== WHAT IS REQUIRED ==
Please find the lines in the entries below that contain the word "KiCad", and copy each one.

LISTED ENTRIES: Begin

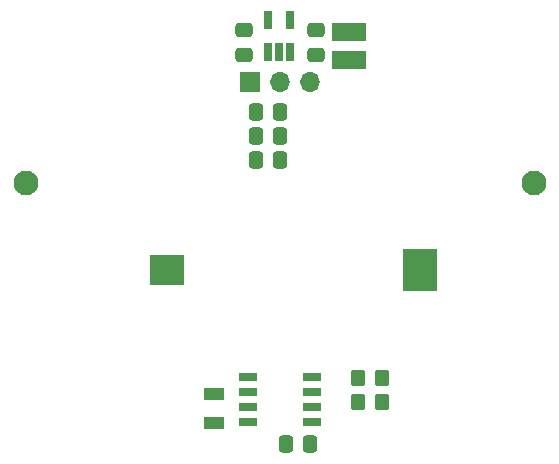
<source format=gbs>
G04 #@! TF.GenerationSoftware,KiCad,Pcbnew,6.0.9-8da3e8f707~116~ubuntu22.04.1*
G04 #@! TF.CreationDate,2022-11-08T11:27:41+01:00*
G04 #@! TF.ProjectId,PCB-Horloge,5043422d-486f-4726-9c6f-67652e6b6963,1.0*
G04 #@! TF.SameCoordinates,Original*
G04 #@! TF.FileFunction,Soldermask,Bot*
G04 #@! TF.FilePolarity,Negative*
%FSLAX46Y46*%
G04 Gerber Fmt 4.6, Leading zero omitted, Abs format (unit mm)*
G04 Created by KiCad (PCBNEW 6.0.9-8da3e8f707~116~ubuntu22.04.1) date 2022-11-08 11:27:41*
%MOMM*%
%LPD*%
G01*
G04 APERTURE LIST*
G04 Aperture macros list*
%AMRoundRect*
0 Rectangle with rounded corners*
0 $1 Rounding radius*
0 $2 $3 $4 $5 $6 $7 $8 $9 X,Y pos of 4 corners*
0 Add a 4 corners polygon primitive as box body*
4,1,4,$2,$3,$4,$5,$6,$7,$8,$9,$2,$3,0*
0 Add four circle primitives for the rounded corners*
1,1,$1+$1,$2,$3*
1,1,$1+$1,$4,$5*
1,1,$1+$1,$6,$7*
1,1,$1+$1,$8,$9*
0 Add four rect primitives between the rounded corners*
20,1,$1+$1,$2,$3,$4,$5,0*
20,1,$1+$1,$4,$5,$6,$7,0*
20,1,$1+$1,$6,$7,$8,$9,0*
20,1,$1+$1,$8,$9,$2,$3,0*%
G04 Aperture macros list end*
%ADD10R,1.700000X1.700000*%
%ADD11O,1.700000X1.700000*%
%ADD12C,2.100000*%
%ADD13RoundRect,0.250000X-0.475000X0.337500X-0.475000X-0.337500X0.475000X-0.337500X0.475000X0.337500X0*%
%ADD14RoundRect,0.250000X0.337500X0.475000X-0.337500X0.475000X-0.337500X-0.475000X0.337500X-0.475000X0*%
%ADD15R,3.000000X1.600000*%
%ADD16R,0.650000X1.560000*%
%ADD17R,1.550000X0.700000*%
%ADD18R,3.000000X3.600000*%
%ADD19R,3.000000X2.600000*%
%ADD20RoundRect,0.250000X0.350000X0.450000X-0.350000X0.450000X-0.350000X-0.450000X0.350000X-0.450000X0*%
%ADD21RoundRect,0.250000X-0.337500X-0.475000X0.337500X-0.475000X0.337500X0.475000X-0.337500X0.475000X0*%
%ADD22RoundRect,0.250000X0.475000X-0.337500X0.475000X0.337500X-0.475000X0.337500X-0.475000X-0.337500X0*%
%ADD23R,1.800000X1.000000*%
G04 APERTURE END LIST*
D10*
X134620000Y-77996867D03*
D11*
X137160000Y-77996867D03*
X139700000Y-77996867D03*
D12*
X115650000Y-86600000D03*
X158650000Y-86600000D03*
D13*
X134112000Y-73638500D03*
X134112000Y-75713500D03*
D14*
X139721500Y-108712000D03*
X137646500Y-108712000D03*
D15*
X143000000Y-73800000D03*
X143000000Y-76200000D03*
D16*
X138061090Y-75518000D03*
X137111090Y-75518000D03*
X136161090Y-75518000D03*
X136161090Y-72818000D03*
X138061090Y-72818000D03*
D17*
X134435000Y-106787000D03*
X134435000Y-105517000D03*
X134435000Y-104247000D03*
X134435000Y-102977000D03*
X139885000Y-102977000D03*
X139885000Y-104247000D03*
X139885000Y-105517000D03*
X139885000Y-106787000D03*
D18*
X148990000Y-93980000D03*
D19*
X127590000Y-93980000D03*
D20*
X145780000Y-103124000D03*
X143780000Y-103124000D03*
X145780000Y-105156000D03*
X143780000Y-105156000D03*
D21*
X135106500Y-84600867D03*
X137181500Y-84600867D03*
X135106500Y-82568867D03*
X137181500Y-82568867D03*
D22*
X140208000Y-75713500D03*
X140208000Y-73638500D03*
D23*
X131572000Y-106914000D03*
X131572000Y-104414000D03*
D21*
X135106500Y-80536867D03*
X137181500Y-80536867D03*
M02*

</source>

LISTED ENTRIES: End

== SOLVED PROBLEM ==
G04 #@! TF.GenerationSoftware,KiCad,Pcbnew,6.0.9-8da3e8f707~116~ubuntu22.04.1*
G04 Created by KiCad (PCBNEW 6.0.9-8da3e8f707~116~ubuntu22.04.1) date 2022-11-08 11:27:41*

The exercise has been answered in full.